Don’t curse your double chin and pot belly – you may have ‘lucky genes’

·2 min read
Genes control how a person’s body distributes its fat - Chris Radburn/PA
Genes control how a person’s body distributes its fat - Chris Radburn/PA

A middle-aged spread may be a sign a person has “lucky” genes which protect against some diseases, according to a new study.

The genes control how a person’s body distributes its fat with some people storing 'visceral fat' predominantly around their vital organs.

Others meanwhile have so-called “favourable” genes that prevent this and see fat stashed away from the organs and in less harmful locations, like as a paunch or double chin.

Scientists say the findings explain why some obese people (with a BMI above 30) remain relatively healthy, while others suffer from debilitating conditions like type 2 diabetes and heart disease.

Dr Hanieh Yaghootkar, a lecturer in biosciences at Brunel University London, who led the research, said: “Some people have unlucky fat genes, meaning they store higher levels of fat everywhere including under the skin, liver and pancreas.

Obesity not to be taken lightly

“That’s associated with a higher risk of diseases such as type 2 diabetes.

“Others are luckier and have genes that mean higher fat under the skin but lower liver fat and a lower risk of diseases like type 2 diabetes.”

In the study, published in the journal eLife and funded by Diabetes UK, researchers looked at 37 diseases thought to be linked to obesity. Twenty-one of these were found to have a causal link, where a BMI of at least 30 is a direct trigger of the disease.

Twelve of the 21 - including coronary artery disease, stroke and type 2 diabetes - were more specifically linked to these lucky genes which determine how and where the fat is stored.
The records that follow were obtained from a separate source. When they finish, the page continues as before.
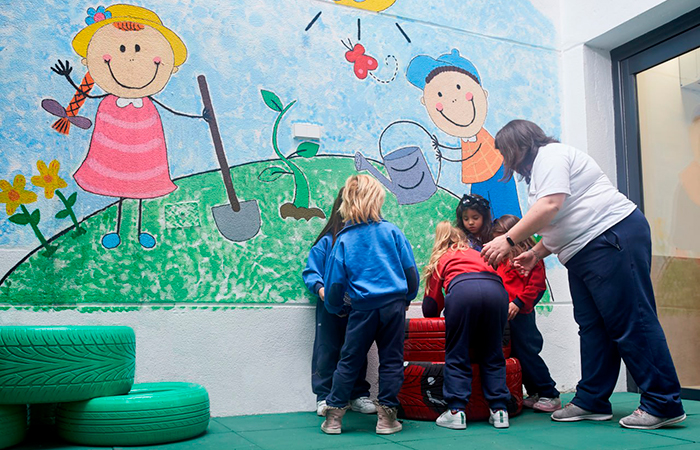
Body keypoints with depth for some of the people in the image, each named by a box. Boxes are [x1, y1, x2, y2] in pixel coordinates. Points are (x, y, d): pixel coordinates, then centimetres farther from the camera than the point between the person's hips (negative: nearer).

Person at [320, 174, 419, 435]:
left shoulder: (344, 240, 2)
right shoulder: (392, 231, 1)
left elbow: (335, 282, 3)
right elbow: (411, 270, 2)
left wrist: (334, 307, 22)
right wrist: (407, 298, 19)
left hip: (363, 308, 0)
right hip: (393, 304, 0)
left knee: (349, 361, 10)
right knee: (391, 360, 9)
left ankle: (334, 415, 13)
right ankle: (386, 416, 12)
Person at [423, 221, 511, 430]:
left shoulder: (440, 259, 30)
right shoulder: (478, 254, 39)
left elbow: (431, 309, 29)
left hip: (462, 289, -3)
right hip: (496, 290, 3)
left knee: (456, 355, 8)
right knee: (493, 354, 14)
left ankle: (456, 412, 3)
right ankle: (499, 410, 12)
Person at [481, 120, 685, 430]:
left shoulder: (550, 154, -6)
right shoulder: (539, 169, 25)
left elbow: (550, 207, -21)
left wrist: (508, 240, -18)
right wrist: (536, 253, 20)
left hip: (614, 238, -11)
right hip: (584, 253, 11)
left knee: (630, 322, -9)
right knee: (592, 326, 9)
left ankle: (664, 405, -3)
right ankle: (592, 401, 13)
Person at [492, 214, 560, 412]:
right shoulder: (502, 259, 17)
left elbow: (537, 285, -14)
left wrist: (518, 303, -20)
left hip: (521, 314, -9)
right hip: (505, 314, 9)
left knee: (527, 354, -6)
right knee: (516, 354, 11)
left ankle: (549, 394, 5)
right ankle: (534, 394, 21)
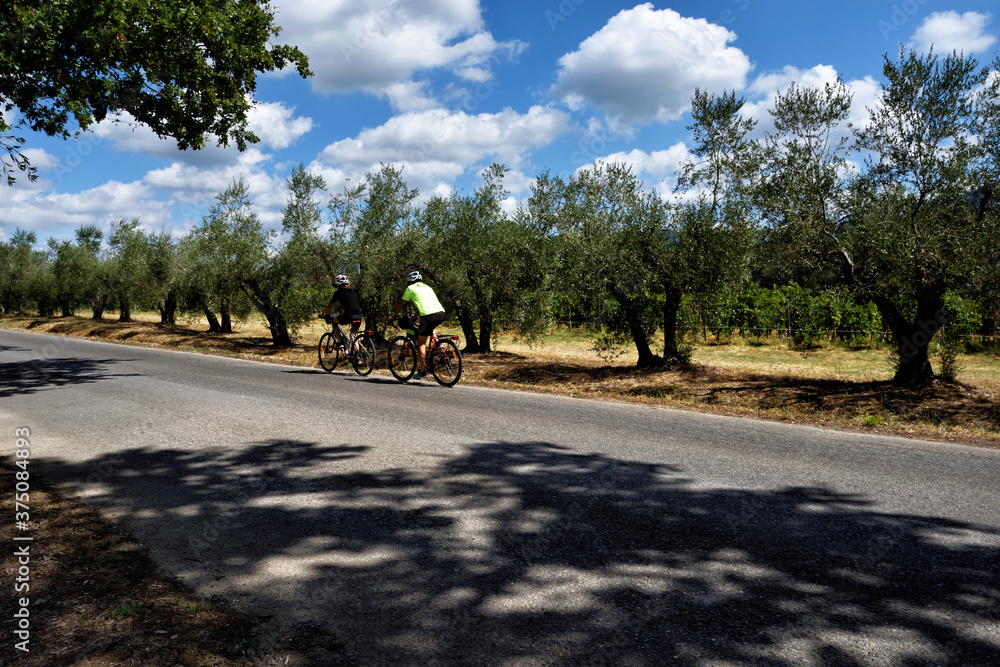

The other nine conditions were linked to obesity, but not the lucky genes. Instead, they are simply caused by a person weighing too much and putting added strain on their body. Deep vein thrombosis and arthritic knees are examples of this.

But the researchers warn that even if a person is, by pure chance, in possession of these fortuitous genes, they would be in better health and less at risk of chronic disease if they were not obese.

Dr Yaghootkar said: “To better prevent and measure risk of disease, it is important to understand if obesity is a causal risk factor and, if it is causal, which consequences of it – be they metabolic, mechanical or psychological – are deriving the risk.

“Our results also provide evidence that everyone will benefit from losing their extra fat even if they are metabolically healthy.”